ASSIGNMENT
Work out the number of lines in the listing that include the string "Términos". Reply with that number alone.
========
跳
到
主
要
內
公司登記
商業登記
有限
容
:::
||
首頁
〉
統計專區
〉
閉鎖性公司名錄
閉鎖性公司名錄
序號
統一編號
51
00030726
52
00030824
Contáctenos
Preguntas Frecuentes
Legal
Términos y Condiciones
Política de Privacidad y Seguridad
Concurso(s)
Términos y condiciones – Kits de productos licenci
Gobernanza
========
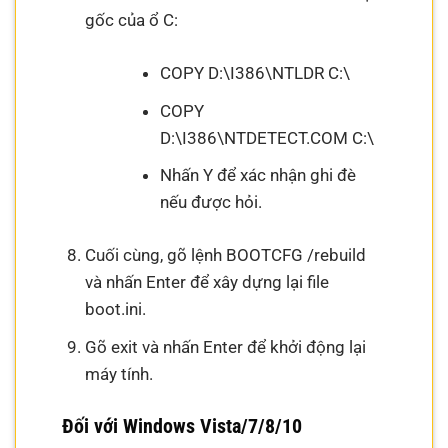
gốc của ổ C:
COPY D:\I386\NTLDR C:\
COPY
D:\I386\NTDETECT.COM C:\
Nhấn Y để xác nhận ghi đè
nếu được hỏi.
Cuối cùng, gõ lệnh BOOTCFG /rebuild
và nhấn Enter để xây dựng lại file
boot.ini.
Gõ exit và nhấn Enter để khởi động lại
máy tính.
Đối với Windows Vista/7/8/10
========
EXERCISE ANSWER
2